1. Field of the Invention
Embodiments of the present invention generally relate to the field of voice processing. In particular, embodiments of the invention are related to methods, systems, and articles of manufacture used to improve the accuracy of speech recognition software.
2. Description of the Related Art
Voice processing systems are used to translate dictated speech into text. Typically, voice processing systems monitor the sound patterns of a user's speech and match them with words using a predefined dictionary of sound patterns. The result is a prediction of the most probable word (or phrase) that was dictated. For example, voice processing software may receive input from a microphone attached to a computer. While the user speaks into the microphone, the voice processing system translates the user's voice patterns into text displayed on a word processor. Another example includes a business call center where callers navigate through a menu hierarchy using verbal commands. As callers speak into the telephone receiver, an automated agent attempts to translate the caller's spoken commands, and initiate some action based thereon.
One goal for a voice processing system to operate at a rate comparable to the rate at which a user is speaking. Matching a given voice pattern to the words in a large predefined dictionary, however, can be time consuming and require substantial computational resources. Another goal of a voice processing system is to maximize accuracy, or conversely, to minimize errors in word translation. An error occurs when the voice processing system incorrectly translates a voice pattern into the wrong textual word (or phrase). Such an error must be manually corrected, forcing the user to interrupt a dictation session before continuing. Therefore, to maximize the usefulness of the voice processing system it is desirable to minimize such errors. These two goals conflict, however, as greater accuracy may cause the voice processing system to lag behind the rate at which a user dictates into the voice processing system.

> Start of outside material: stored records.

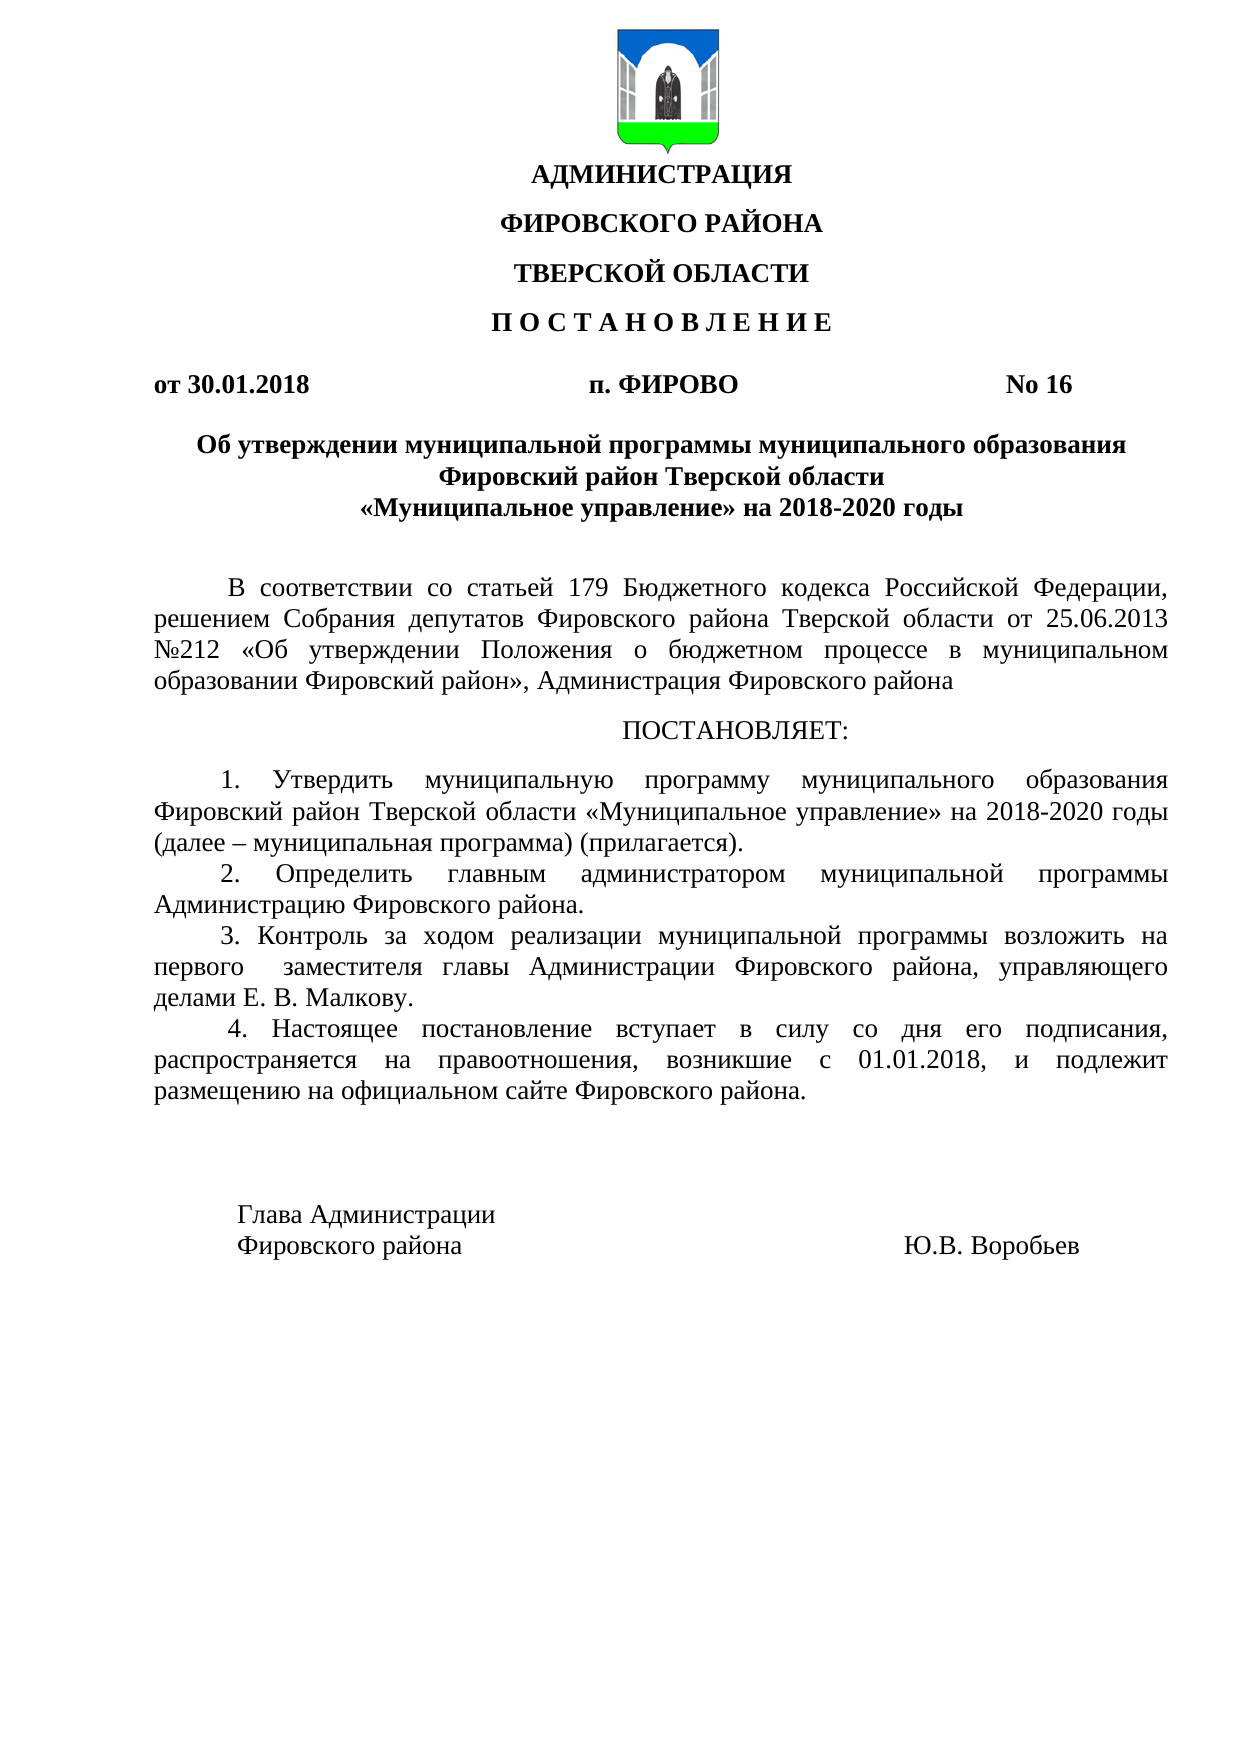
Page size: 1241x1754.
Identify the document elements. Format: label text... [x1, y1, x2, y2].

text П О С Т А Н О В Л Е Н И Е [153, 307, 1169, 338]
text Глава Администрации [237, 1198, 1169, 1229]
text 2. Определить главным администратором муниципальной программы Администрацию Фировского района. [153, 857, 1169, 919]
text Фировского района Ю.В. Воробьев [237, 1229, 1169, 1261]
text Об утверждении муниципальной программы муниципального образования Фировский район Тверской области [153, 429, 1169, 491]
text В соответствии со статьей 179 Бюджетного кодекса Российской Федерации, решением Собрания депутатов Фировского района Тверской области от 25.06.2013 №212 «Об утверждении Положения о бюджетном процессе в муниципальном образовании Фировский район», Администрация Фировского района [153, 572, 1169, 696]
text ФИРОВСКОГО РАЙОНА [153, 208, 1169, 239]
text ТВЕРСКОЙ ОБЛАСТИ [153, 257, 1169, 288]
text АДМИНИСТРАЦИЯ [153, 158, 1169, 189]
text 3. Контроль за ходом реализации муниципальной программы возложить на первого заместителя главы Администрации Фировского района, управляющего делами Е. В. Малкову. [153, 919, 1169, 1012]
text «Муниципальное управление» на 2018-2020 годы [153, 491, 1169, 522]
text 4. Настоящее постановление вступает в силу со дня его подписания, распространяется на правоотношения, возникшие с 01.01.2018, и подлежит размещению на официальном сайте Фировского района. [153, 1012, 1169, 1105]
text 1. Утвердить муниципальную программу муниципального образования Фировский район Тверской области «Муниципальное управление» на 2018-2020 годы (далее – муниципальная программа) (прилагается). [153, 764, 1169, 857]
text от 30.01.2018 п. ФИРОВО No 16 [153, 369, 1169, 400]
text ПОСТАНОВЛЯЕТ: [226, 714, 1169, 745]
picture [616, 28, 720, 154]
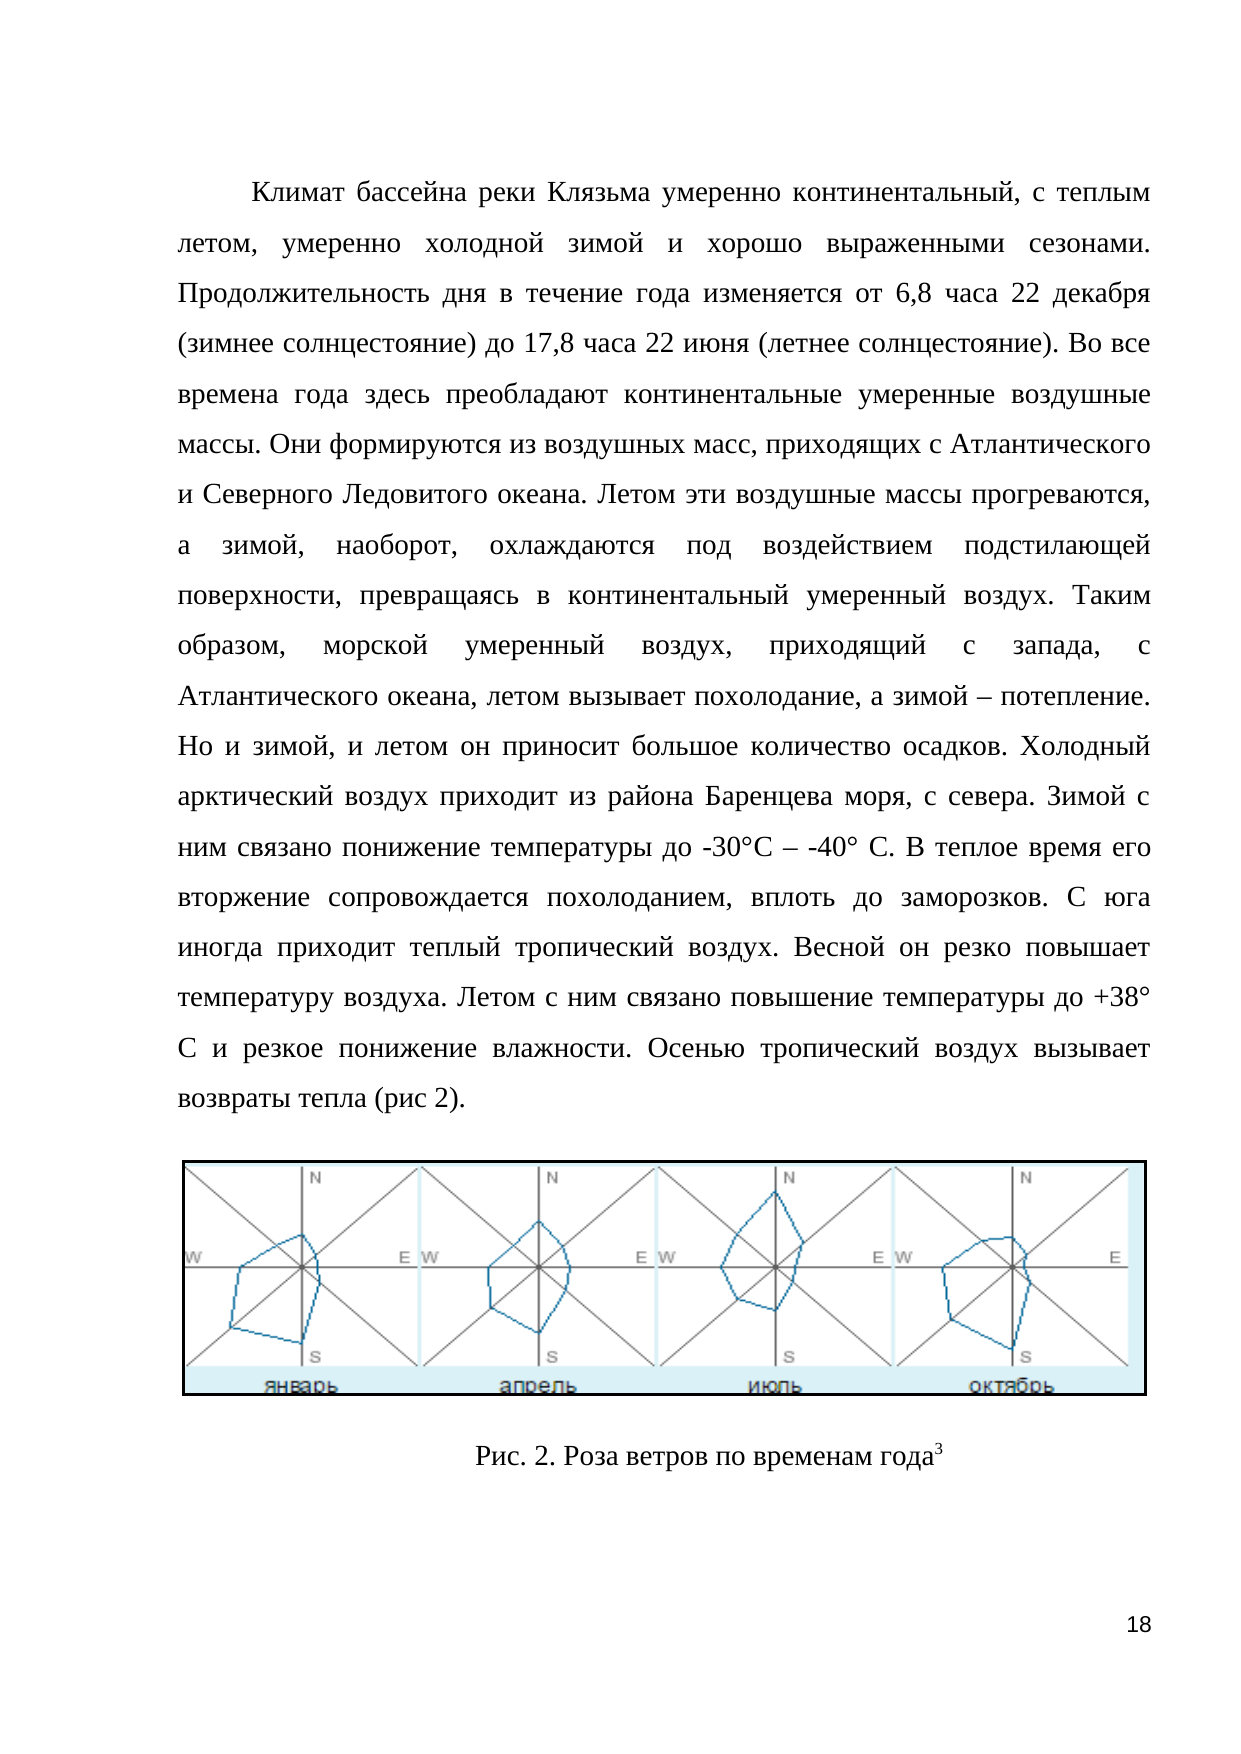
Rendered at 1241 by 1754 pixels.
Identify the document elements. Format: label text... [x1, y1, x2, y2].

text Климат бассейна реки Клязьма умеренно континентальный, с теплым летом, умеренно холодной зимой и хорошо выраженными сезонами. Продолжительность дня в течение года изменяется от 6,8 часа 22 декабря (зимнее солнцестояние) до 17,8 часа 22 июня (летнее солнцестояние). Во все времена года здесь преобладают континентальные умеренные воздушные массы. Они формируются из воздушных масс, приходящих с Атлантического и Северного Ледовитого океана. Летом эти воздушные массы прогреваются, а зимой, наоборот, охлаждаются под воздействием подстилающей поверхности, превращаясь в континентальный умеренный воздух. Таким образом, морской умеренный воздух, приходящий с запада, с Атлантического океана, летом вызывает похолодание, а зимой – потепление. Но и зимой, и летом он приносит большое количество осадков. Холодный арктический воздух приходит из района Баренцева моря, с севера. Зимой с ним связано понижение температуры до -30°C – -40° C. В теплое время его вторжение сопровождается похолоданием, вплоть до заморозков. С юга иногда приходит теплый тропический воздух. Весной он резко повышает температуру воздуха. Летом с ним связано повышение температуры до +38° C и резкое понижение влажности. Осенью тропический воздух вызывает возвраты тепла (рис 2). [177, 174, 1152, 1114]
picture [185, 1163, 1144, 1393]
text Рис. 2. Роза ветров по временам года3 [177, 1438, 1152, 1472]
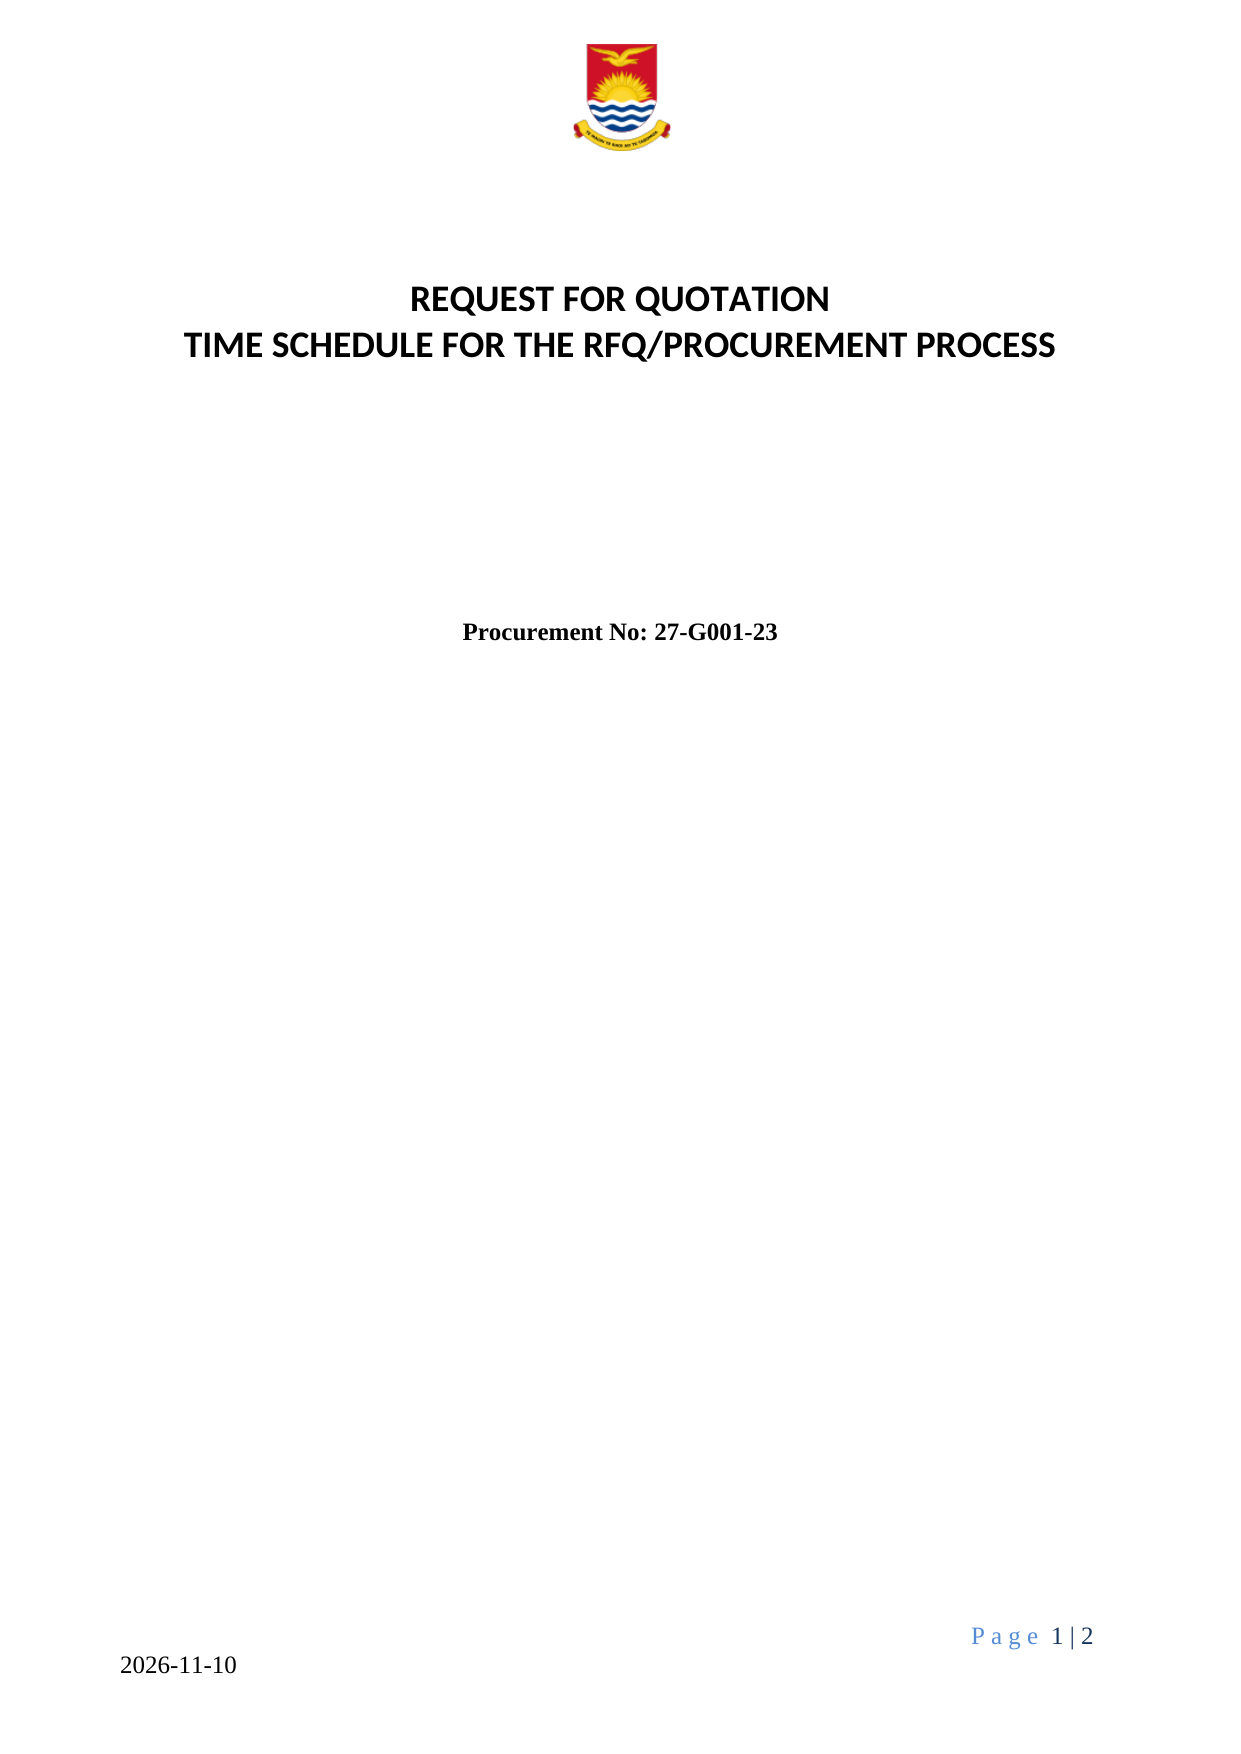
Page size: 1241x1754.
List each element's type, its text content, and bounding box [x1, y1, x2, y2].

picture [573, 44, 671, 151]
text Procurement No: 27-G001-23 [120, 617, 1120, 646]
text REQUEST FOR QUOTATION TIME SCHEDULE FOR THE RFQ/PROCUREMENT PROCESS [120, 275, 1120, 367]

As stated, speech recognition is a computationally intense task. For example, sound patterns may be measured using 10 to 26 dimensions or more, and then analyzed against the words in the dictionary. Thus, accuracy in speech recognition may be sacrificed for speed of execution. For example, many voice recognition systems use a tiered approach to word selection. A first tier, often referred to as a “fast match,” produces a very rough score used to select a set of candidate words (or phrases) corresponding to a given sound pattern. The voice recognition system then uses a language model to select the probability that a particular word (or phrase) was spoken. The speech recognition software reduces the set produced by the “fast match,” based on what the language model determines is likely to have been spoken. This reduced set is passed to a much slower “detailed match” algorithm, which selects the best word (or phrase) from the reduced set, based on the characteristics of the voice pattern.
Additionally, many fields (e.g., the legal and medical professions), have their own distinct vocabulary. Accordingly, one approach to defining a language model has been to provide a special dictionary that contains some additional industry terms. Further, the probability of particular words being spoken may be adjusted within the language model for a group of professionals in a given field. Thus, these approaches improve the accuracy of a voice recognition system, not by providing a better understanding of a speaker's voice patterns, but by doing a better job of understanding what the speaker is likely to say (relative to what has already been said). Similarly, many voice processing systems also provide a feature configured to scan documents authored by a given user, and adjust the language model to more accurately calculate how often a word is likely to be spoken by that given user.
Currently, the most common language models are n-gram models, which assume that the probability of a word sequence can be decomposed into conditional probabilities for a given word, based on the words that preceded it. In the context of an n-gram language model, a trigram is a string of three consecutive words. Similarly, a bigram is a string of two consecutive words, and a unigram is a single word. The conditional probability of a trigram may be expressed using the following notation: Prob (w1, w2, w3), which may be interpreted as “the probability that the word w3 will follow the words w1 and w2, in order.”
Thus, in some cases even if a given voice pattern may provide an excellent match for an uncommonly used word (or phrase), the system may select an inferior match with a higher probability in the n-gram language model. For example, even though a voice pattern may match a word like “Muskie” better than it matches “must be”, the probability that “must be” will be dictated is so much higher, that a language model whose probabilities are not correctly adjusted for the current real life situation may actually discard (or not select) “Muskie” when the voice system reduces the set produced by the fast match. Another simple example includes a user dictating the word “Ivan;” the voice processing system may incorrectly translate the voice pattern using another, more probable, word in the dictionary such as “I've been”.
Accordingly, even using the n-gram language model with the adjustments described above, voice recognition systems still produce a substantial number of mismatches between voice patterns and the resulting translated text. Therefore, there remains a need for methods that will improve the accuracy of a voice recognition system.